There are probably plenty more little tricks that can speed up performance, but at this point I started worrying about my ability to golf everything. I'm still not content with the golf, so I'll likely come back to this later!
Timings
Here's some testing code, which I invite you to try online:
#include "stdio.h"
#include "time.h"
#define SIZE_ARRAY(x) (sizeof(x) / sizeof(*x))

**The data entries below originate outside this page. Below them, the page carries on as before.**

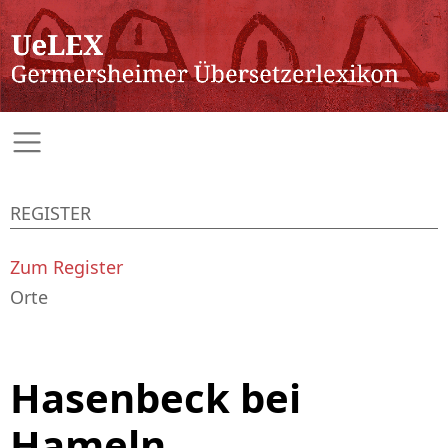
REGISTER
Zum Register
Orte
Hasenbeck bei
Hameln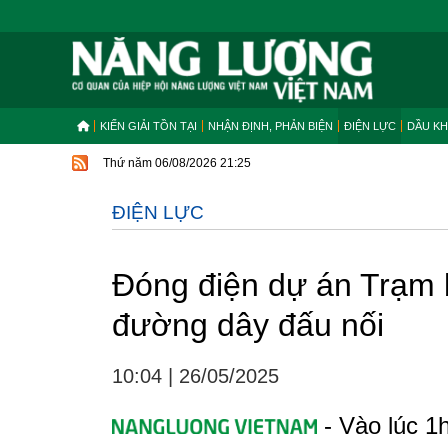
KIẾN GIẢI TỒN TẠI
NHẬN ĐỊNH, PHẢN BIỆN
ĐIỆN LỰC
DẦU KH
Thứ năm 06/08/2026 21:25
ĐIỆN LỰC
Đóng điện dự án Trạm 
đường dây đấu nối
10:04
|
26/05/2025
- Vào lúc 1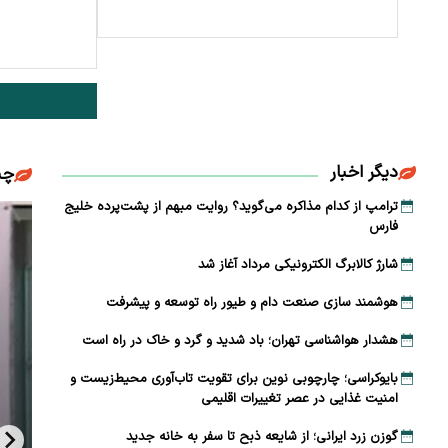
دیگر اخبار
چن
ترامپ از کدام مذاکره می‌گوید؟ روایت مبهم از پشت‌پرده خلیج
فارس
شارژ کالابرگ الکترونیکی مرداد آغاز شد
هوشمند سازی صنعت دام و طیور راه توسعه و پیشرفت
هشدار هواشناسی تهران؛ باد شدید و گرد و خاک در راه است
بایوکراسی؛ چارچوبی نوین برای تقویت تاب‌آوری محیط‌زیست و
امنیت غذایی در عصر تغییرات اقلیمی
گوزن زرد ایرانی؛ از شایعه ذبح تا سفر به خانه جدید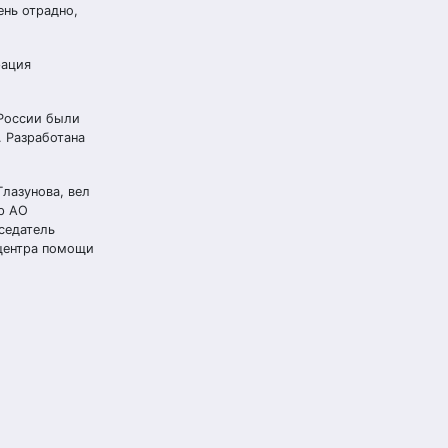
ень отрадно,
рация
 России были
. Разработана
лазунова, вел
р АО
седатель
 центра помощи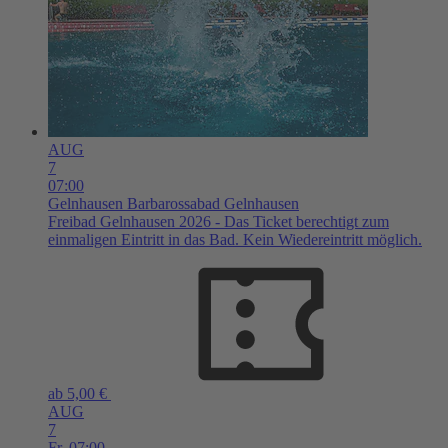
AUG
7
07:00
Gelnhausen
Barbarossabad Gelnhausen
Freibad Gelnhausen 2026 - Das Ticket berechtigt zum
einmaligen Eintritt in das Bad. Kein Wiedereintritt möglich.
ab 5,00 €
AUG
7
Fr,
07:00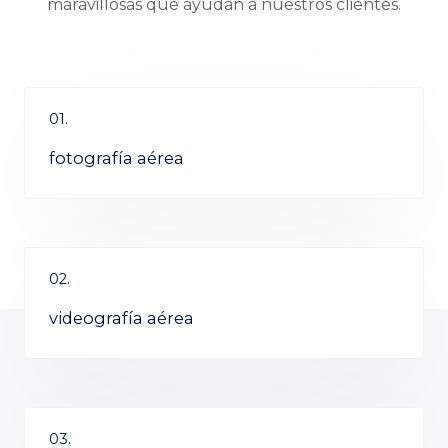
maravillosas que ayudan a nuestros clientes.
01.
fotografía aérea
02.
videografía aérea
03.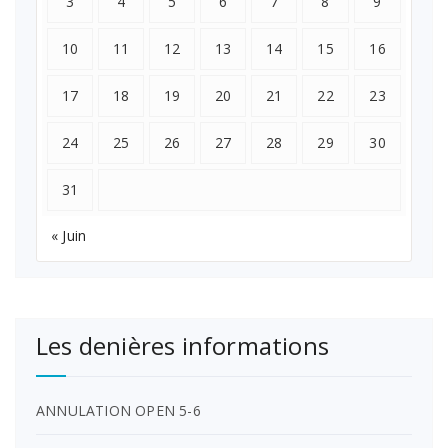
3
4
5
6
7
8
9
10
11
12
13
14
15
16
17
18
19
20
21
22
23
24
25
26
27
28
29
30
31
« Juin
Les denières informations
ANNULATION OPEN 5-6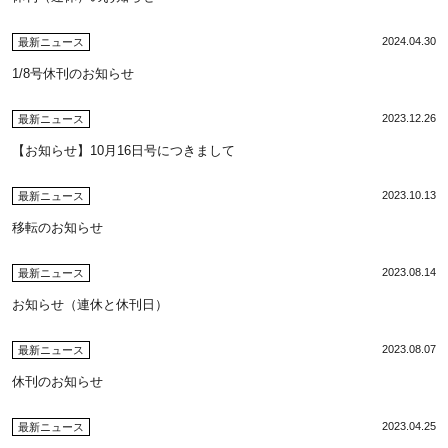
2024.04.30
最新ニュース
1/8号休刊のお知らせ
2023.12.26
最新ニュース
【お知らせ】10月16日号につきまして
2023.10.13
最新ニュース
移転のお知らせ
2023.08.14
最新ニュース
お知らせ（連休と休刊日）
2023.08.07
最新ニュース
休刊のお知らせ
2023.04.25
最新ニュース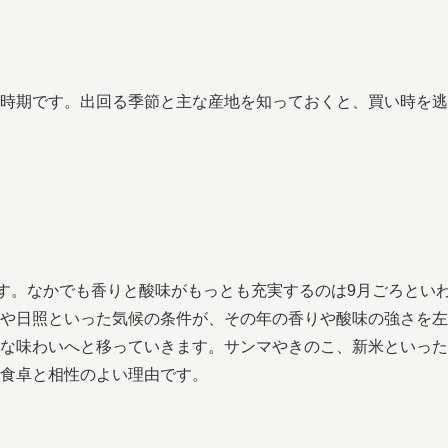
時期です。出回る季節と主な産地を知っておくと、買い時を逃
です。なかでも香りと酸味がもっとも充実するのは9月ごろとい
や日照といった気候の条件が、その年の香りや酸味の強さを左
な味わいへと移っていきます。サンマやきのこ、新米といった
食卓と相性のよい理由です。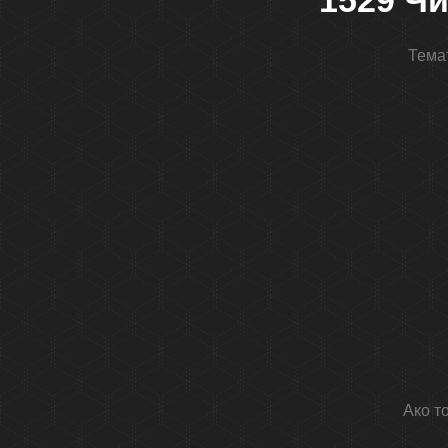
1529 Чи
Темат
Ако т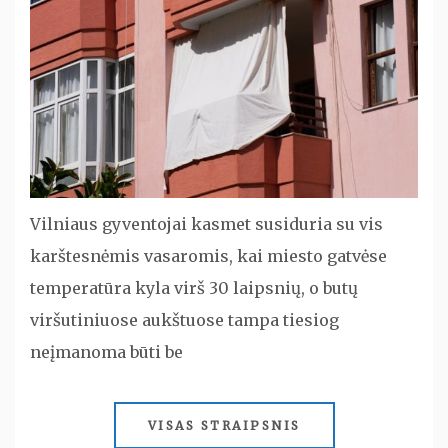
Vilniaus gyventojai kasmet susiduria su vis
karštesnėmis vasaromis, kai miesto gatvėse
temperatūra kyla virš 30 laipsnių, o butų
viršutiniuose aukštuose tampa tiesiog
neįmanoma būti be
VISAS STRAIPSNIS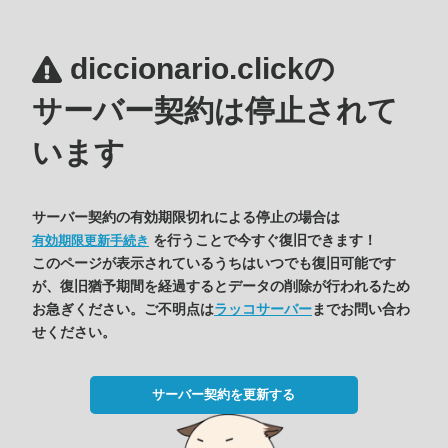
diccionario.clickの
サーバー契約は停止されて
います
サーバー契約の有効期限切れによる停止の場合は
を行うことで今すぐ復旧できます！
有効期限更新手続き
このページが表示されているうちはいつでも復旧可能です
が、復旧猶予期間を経過するとデータの削除が行われるため
お急ぎください。ご不明点は
ラッコサーバー
までお問い合わ
せください。
サーバー契約を更新する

int main(int argc, char** argv) {
/* Our test case */
char* test7[] = {
"nqrualgoedlf",
"jgqorzglfnpa",
"fgttvnogldfx",
"pgostsulyfug",
"sgnhoyjlnfvr",
"wdttgkolfkbt"
};
printf("Test 7:\n\t");
clock_t start = clock();
/* The call to L */
int size = L(test7, SIZE_ARRAY(test7));
double dt = ((double)(clock() - start)) / CLOCKS_PER_SEC;
printf("\tSize: %d\n", size);
printf("\tElapsed time: %lf s\n", dt);
return 0;
}
I ran the OP's test cases on a laptop equipped with a 1.7 GHz Intel Core i7 chip, with an optimization setting of -Ofast. The simulation reported a peak of 712KB required. Here's an example run of each test case, with timings:
Test 1:
a
Size: 1
Elapsed time: 0.000020 s
Test 2:
x
Size: 1
Elapsed time: 0.000017 s
Test 3:
hecbpyhogntqppcqgkxchpsieuhbmcbhuqdjbrqmclchqyfhtdvdoysuhrrl
Size: 60
Elapsed time: 0.054547 s
Test 4:
ihicvaoodsnktkrar
Size: 17
Elapsed time: 0.007459 s
Test 5:
krkk
Size: 4
Elapsed time: 0.000051 s
Test 6:
code
Size: 4
Elapsed time: 0.000045 s
Test 7:
golf
Size: 4
Elapsed time: 0.000040 s
Test 8:
Size: 0
Elapsed time: 0.000029 s
Total time: 0.062293 s
In golfing, I hit performance rather significantly, and since people seemed to like the brute speed (0.013624 s to complete all test cases combined) of my previous 618-byte solution, I'll leave it here for reference:
d,M,N,A[9999][2];char*(R[9999][20]),b[1000];L(char**s,n){char*j[20],c,a=0;int x[n],y,z,i,t,m=0,w=1;for(y=0;y<n;y++)x[y]=999;for(y=0;y<N;y++){for(i=0;i<n;i++)if(s[i]!=R[y][i])break;if(i==n){a=A[y][0];m=A[y][1];w=0;if(m+d<M||!a)goto J;else{c=a;goto K;}}}for(c=97;w&&c<'{';c++){K:t=1,y=1,z=1;for(i=0;i<n;j[i++]++){for(j[i]=s[i];*j[i]-c;j[i]++)if(!*j[i]){t=0;goto I;}if(j[i]-s[i]>x[i])z=0;if(j[i]-s[i]<x[i])y=0;}if(y){t=0;}I:if(t){if(z){for(i=0;i<n;i++){x[i]=j[i]-s[i];}}d++,t+=L(j,n),d--,m=t>m?(a=c),t:m;}}if(w){for(y=0;y<n;y++)R[N][y]=s[y];A[N][0]=a;A[N++][1]=m;}J:if(d+m>=M)M=d+m,b[d]=a;if(!d)N=0,M=0,puts(b);return m;}
The algorithm itself is unchanged, but the new code relies on divisions and some trickier bitwise operations that end up slowing the whole thing down.